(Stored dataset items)

=-=-=

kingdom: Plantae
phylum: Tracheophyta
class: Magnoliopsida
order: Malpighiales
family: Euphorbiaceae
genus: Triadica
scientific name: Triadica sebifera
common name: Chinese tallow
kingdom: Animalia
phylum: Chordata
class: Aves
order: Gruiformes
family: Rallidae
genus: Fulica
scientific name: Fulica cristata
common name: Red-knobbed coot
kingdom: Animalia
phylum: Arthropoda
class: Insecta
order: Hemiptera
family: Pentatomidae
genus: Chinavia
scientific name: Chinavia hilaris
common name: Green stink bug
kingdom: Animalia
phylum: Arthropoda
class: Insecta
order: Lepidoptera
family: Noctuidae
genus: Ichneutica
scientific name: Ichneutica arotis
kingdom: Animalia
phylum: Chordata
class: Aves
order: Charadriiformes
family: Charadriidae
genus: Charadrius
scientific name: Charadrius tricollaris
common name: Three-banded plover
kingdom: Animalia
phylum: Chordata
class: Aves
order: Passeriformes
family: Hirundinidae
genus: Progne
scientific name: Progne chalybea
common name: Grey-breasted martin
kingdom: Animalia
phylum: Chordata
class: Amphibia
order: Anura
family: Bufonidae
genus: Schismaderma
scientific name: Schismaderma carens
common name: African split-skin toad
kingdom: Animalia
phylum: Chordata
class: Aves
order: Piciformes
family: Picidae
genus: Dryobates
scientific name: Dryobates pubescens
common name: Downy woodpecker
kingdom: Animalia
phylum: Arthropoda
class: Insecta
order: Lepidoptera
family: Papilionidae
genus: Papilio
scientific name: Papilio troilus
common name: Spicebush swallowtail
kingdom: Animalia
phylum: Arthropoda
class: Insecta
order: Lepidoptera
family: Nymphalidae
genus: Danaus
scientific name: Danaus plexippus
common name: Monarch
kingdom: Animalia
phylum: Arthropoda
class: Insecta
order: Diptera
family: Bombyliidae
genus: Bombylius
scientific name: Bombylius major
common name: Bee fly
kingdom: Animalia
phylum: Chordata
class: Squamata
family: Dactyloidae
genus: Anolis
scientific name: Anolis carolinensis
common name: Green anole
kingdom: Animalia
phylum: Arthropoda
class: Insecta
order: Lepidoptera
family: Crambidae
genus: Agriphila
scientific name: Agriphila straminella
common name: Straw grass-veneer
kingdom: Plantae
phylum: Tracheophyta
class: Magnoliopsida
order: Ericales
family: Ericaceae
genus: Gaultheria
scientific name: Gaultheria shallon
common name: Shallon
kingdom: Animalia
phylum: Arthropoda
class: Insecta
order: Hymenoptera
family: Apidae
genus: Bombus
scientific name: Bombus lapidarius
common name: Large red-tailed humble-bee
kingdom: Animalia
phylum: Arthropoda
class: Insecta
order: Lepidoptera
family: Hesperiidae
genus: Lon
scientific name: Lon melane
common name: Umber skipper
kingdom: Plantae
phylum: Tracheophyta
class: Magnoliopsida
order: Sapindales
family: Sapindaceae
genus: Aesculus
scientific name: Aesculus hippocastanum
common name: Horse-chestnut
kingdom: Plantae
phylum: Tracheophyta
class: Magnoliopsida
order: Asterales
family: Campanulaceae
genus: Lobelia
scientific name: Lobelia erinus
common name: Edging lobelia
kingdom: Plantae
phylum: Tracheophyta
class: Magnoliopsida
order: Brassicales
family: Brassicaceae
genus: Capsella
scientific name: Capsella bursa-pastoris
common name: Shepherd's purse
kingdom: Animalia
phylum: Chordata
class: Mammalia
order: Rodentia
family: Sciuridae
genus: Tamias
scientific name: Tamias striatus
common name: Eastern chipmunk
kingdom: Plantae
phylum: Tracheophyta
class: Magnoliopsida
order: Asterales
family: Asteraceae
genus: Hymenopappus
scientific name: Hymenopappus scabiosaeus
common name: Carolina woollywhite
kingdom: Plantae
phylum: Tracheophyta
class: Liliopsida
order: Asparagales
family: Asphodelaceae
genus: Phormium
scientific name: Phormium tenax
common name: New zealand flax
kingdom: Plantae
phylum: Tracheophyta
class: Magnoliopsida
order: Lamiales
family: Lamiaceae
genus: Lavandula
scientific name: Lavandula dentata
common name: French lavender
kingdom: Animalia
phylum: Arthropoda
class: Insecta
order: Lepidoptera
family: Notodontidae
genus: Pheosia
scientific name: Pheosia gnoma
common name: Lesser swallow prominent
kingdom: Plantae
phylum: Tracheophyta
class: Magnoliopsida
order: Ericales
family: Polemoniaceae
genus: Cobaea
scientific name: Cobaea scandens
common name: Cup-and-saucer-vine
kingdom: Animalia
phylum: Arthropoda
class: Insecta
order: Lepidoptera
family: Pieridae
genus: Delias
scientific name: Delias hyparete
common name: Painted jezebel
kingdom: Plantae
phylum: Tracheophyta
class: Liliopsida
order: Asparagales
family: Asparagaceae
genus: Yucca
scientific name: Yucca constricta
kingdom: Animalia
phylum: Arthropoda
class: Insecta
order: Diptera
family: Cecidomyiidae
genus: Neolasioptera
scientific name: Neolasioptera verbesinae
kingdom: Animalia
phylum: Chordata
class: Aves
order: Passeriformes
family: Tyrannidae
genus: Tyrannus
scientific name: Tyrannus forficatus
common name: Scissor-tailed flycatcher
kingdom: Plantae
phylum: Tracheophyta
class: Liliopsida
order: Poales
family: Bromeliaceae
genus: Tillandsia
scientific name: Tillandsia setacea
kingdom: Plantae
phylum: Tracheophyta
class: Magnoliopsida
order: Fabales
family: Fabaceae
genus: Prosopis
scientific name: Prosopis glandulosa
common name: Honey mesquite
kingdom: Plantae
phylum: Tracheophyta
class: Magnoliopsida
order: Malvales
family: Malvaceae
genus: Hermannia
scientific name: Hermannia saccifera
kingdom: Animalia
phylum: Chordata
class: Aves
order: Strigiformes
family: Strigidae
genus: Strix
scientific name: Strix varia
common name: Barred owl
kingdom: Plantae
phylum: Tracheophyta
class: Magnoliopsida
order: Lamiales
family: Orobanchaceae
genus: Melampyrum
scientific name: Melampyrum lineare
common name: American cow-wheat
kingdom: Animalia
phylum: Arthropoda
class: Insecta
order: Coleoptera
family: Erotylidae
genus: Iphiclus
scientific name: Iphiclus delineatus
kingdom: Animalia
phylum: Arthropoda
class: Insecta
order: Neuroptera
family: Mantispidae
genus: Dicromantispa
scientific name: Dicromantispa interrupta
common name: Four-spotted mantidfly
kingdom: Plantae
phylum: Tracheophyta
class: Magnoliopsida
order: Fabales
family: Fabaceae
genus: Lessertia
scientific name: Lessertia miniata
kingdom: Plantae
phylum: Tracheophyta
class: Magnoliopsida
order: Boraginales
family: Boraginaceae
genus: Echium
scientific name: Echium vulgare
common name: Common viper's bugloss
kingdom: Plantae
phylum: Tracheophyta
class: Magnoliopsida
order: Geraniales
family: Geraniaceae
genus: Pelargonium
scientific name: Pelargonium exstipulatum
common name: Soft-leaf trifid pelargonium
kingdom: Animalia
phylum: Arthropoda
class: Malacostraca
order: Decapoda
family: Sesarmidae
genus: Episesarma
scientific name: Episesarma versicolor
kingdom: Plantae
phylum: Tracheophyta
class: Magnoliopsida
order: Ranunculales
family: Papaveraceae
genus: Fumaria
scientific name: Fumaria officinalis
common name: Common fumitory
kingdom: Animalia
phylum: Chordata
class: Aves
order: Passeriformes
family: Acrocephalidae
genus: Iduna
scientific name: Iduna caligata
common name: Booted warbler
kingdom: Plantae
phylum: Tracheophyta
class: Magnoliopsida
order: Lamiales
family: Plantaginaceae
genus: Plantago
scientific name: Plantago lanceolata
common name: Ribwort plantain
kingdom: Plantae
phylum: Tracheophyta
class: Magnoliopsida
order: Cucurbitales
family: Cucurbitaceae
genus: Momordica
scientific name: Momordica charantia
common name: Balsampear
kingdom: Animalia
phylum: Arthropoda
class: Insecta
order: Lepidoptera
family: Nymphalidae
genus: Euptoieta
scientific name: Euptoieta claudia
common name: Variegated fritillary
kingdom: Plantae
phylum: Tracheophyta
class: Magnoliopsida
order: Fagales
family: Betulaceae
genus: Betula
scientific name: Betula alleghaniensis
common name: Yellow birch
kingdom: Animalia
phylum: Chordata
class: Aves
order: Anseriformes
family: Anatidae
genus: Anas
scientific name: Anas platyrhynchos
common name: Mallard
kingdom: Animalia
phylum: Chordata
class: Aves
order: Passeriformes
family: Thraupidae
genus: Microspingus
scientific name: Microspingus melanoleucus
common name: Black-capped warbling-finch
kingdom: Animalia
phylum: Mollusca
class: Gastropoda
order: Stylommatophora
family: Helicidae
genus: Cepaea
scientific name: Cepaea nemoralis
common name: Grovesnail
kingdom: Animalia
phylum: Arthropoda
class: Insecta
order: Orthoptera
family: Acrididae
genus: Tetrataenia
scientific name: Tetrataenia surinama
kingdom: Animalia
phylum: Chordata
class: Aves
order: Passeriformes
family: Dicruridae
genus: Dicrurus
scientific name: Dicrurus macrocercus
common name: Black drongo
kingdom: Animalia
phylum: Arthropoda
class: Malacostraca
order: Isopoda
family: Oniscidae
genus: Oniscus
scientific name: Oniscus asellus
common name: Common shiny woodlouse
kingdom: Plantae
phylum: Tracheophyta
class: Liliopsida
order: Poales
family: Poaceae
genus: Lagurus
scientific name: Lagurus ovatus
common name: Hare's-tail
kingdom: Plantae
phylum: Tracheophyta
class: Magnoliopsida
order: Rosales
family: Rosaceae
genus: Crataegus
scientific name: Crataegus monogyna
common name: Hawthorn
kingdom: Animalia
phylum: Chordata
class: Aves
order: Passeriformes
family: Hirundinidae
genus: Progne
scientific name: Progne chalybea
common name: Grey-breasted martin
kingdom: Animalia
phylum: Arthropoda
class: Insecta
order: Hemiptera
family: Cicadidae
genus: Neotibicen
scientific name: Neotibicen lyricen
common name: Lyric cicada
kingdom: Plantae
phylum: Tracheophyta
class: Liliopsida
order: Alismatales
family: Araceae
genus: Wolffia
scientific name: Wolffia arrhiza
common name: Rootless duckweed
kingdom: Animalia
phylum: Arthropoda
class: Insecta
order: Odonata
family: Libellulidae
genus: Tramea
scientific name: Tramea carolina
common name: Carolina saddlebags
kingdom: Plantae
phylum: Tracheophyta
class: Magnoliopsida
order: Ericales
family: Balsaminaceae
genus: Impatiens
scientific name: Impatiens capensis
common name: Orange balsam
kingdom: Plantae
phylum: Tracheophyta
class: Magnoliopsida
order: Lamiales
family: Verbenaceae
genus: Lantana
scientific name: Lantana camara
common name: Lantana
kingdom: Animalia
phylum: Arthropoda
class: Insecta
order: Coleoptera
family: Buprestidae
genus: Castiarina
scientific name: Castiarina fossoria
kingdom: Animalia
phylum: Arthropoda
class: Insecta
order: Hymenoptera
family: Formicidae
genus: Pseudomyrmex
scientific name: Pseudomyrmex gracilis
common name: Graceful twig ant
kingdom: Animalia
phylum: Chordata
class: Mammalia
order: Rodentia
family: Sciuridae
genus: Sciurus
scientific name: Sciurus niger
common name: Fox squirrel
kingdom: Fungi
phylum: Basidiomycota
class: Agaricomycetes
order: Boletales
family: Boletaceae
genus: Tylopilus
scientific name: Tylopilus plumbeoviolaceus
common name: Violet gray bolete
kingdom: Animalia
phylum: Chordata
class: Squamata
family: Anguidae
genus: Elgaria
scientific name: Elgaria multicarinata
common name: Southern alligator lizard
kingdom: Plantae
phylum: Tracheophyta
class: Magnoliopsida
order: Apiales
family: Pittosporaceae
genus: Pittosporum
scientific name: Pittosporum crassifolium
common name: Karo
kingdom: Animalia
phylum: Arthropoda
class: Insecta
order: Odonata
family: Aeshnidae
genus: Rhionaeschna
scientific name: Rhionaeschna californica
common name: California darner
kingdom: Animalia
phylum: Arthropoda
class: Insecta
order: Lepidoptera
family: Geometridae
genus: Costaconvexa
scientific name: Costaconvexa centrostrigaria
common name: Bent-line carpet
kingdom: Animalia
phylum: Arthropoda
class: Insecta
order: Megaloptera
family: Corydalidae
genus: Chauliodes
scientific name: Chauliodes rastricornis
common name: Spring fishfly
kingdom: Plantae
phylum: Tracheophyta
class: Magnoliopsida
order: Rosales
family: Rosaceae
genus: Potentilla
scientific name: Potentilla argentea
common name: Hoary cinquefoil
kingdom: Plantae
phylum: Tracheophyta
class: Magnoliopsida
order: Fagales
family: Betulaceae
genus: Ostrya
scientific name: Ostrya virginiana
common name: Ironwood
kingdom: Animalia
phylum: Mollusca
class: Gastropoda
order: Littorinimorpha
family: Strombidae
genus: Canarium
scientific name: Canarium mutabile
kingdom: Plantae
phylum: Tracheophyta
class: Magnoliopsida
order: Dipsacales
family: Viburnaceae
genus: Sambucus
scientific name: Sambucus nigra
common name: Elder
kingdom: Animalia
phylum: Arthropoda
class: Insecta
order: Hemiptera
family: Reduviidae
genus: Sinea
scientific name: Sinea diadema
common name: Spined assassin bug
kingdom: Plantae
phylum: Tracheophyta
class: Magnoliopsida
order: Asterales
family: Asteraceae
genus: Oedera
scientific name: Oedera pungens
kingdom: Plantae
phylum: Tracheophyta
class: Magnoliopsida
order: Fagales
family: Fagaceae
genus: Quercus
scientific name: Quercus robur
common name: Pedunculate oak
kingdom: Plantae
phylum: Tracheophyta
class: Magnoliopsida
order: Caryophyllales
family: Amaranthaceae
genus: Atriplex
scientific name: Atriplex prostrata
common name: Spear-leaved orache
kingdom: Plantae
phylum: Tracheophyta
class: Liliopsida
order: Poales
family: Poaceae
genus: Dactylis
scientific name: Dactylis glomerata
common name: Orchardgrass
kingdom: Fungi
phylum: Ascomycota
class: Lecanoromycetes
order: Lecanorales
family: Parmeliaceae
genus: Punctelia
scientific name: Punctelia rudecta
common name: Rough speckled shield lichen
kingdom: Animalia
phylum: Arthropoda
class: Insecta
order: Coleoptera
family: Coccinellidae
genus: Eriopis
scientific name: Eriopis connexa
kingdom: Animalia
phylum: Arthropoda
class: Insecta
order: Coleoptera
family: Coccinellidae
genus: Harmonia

=-=-=

## TASK DESCRIPTION
Express the lines between the one holding "scientific name: Tamias striatus" and the one holding "scientific name: Melampyrum lineare", inclusive, as a Markdown table with the columns Row and Line, numbering each row and leaving out blank lines.

## COMPLETE RESPONSE
| Row | Line |
|---|---|
| 1 | scientific name: Tamias striatus |
| 2 | common name: Eastern chipmunk |
| 3 | kingdom: Plantae |
| 4 | phylum: Tracheophyta |
| 5 | class: Magnoliopsida |
| 6 | order: Asterales |
| 7 | family: Asteraceae |
| 8 | genus: Hymenopappus |
| 9 | scientific name: Hymenopappus scabiosaeus |
| 10 | common name: Carolina woollywhite |
| 11 | kingdom: Plantae |
| 12 | phylum: Tracheophyta |
| 13 | class: Liliopsida |
| 14 | order: Asparagales |
| 15 | family: Asphodelaceae |
| 16 | genus: Phormium |
| 17 | scientific name: Phormium tenax |
| 18 | common name: New zealand flax |
| 19 | kingdom: Plantae |
| 20 | phylum: Tracheophyta |
| 21 | class: Magnoliopsida |
| 22 | order: Lamiales |
| 23 | family: Lamiaceae |
| 24 | genus: Lavandula |
| 25 | scientific name: Lavandula dentata |
| 26 | common name: French lavender |
| 27 | kingdom: Animalia |
| 28 | phylum: Arthropoda |
| 29 | class: Insecta |
| 30 | order: Lepidoptera |
| 31 | family: Notodontidae |
| 32 | genus: Pheosia |
| 33 | scientific name: Pheosia gnoma |
| 34 | common name: Lesser swallow prominent |
| 35 | kingdom: Plantae |
| 36 | phylum: Tracheophyta |
| 37 | class: Magnoliopsida |
| 38 | order: Ericales |
| 39 | family: Polemoniaceae |
| 40 | genus: Cobaea |
| 41 | scientific name: Cobaea scandens |
| 42 | common name: Cup-and-saucer-vine |
| 43 | kingdom: Animalia |
| 44 | phylum: Arthropoda |
| 45 | class: Insecta |
| 46 | order: Lepidoptera |
| 47 | family: Pieridae |
| 48 | genus: Delias |
| 49 | scientific name: Delias hyparete |
| 50 | common name: Painted jezebel |
| 51 | kingdom: Plantae |
| 52 | phylum: Tracheophyta |
| 53 | class: Liliopsida |
| 54 | order: Asparagales |
| 55 | family: Asparagaceae |
| 56 | genus: Yucca |
| 57 | scientific name: Yucca constricta |
| 58 | kingdom: Animalia |
| 59 | phylum: Arthropoda |
| 60 | class: Insecta |
| 61 | order: Diptera |
| 62 | family: Cecidomyiidae |
| 63 | genus: Neolasioptera |
| 64 | scientific name: Neolasioptera verbesinae |
| 65 | kingdom: Animalia |
| 66 | phylum: Chordata |
| 67 | class: Aves |
| 68 | order: Passeriformes |
| 69 | family: Tyrannidae |
| 70 | genus: Tyrannus |
| 71 | scientific name: Tyrannus forficatus |
| 72 | common name: Scissor-tailed flycatcher |
| 73 | kingdom: Plantae |
| 74 | phylum: Tracheophyta |
| 75 | class: Liliopsida |
| 76 | order: Poales |
| 77 | family: Bromeliaceae |
| 78 | genus: Tillandsia |
| 79 | scientific name: Tillandsia setacea |
| 80 | kingdom: Plantae |
| 81 | phylum: Tracheophyta |
| 82 | class: Magnoliopsida |
| 83 | order: Fabales |
| 84 | family: Fabaceae |
| 85 | genus: Prosopis |
| 86 | scientific name: Prosopis glandulosa |
| 87 | common name: Honey mesquite |
| 88 | kingdom: Plantae |
| 89 | phylum: Tracheophyta |
| 90 | class: Magnoliopsida |
| 91 | order: Malvales |
| 92 | family: Malvaceae |
| 93 | genus: Hermannia |
| 94 | scientific name: Hermannia saccifera |
| 95 | kingdom: Animalia |
| 96 | phylum: Chordata |
| 97 | class: Aves |
| 98 | order: Strigiformes |
| 99 | family: Strigidae |
| 100 | genus: Strix |
| 101 | scientific name: Strix varia |
| 102 | common name: Barred owl |
| 103 | kingdom: Plantae |
| 104 | phylum: Tracheophyta |
| 105 | class: Magnoliopsida |
| 106 | order: Lamiales |
| 107 | family: Orobanchaceae |
| 108 | genus: Melampyrum |
| 109 | scientific name: Melampyrum lineare |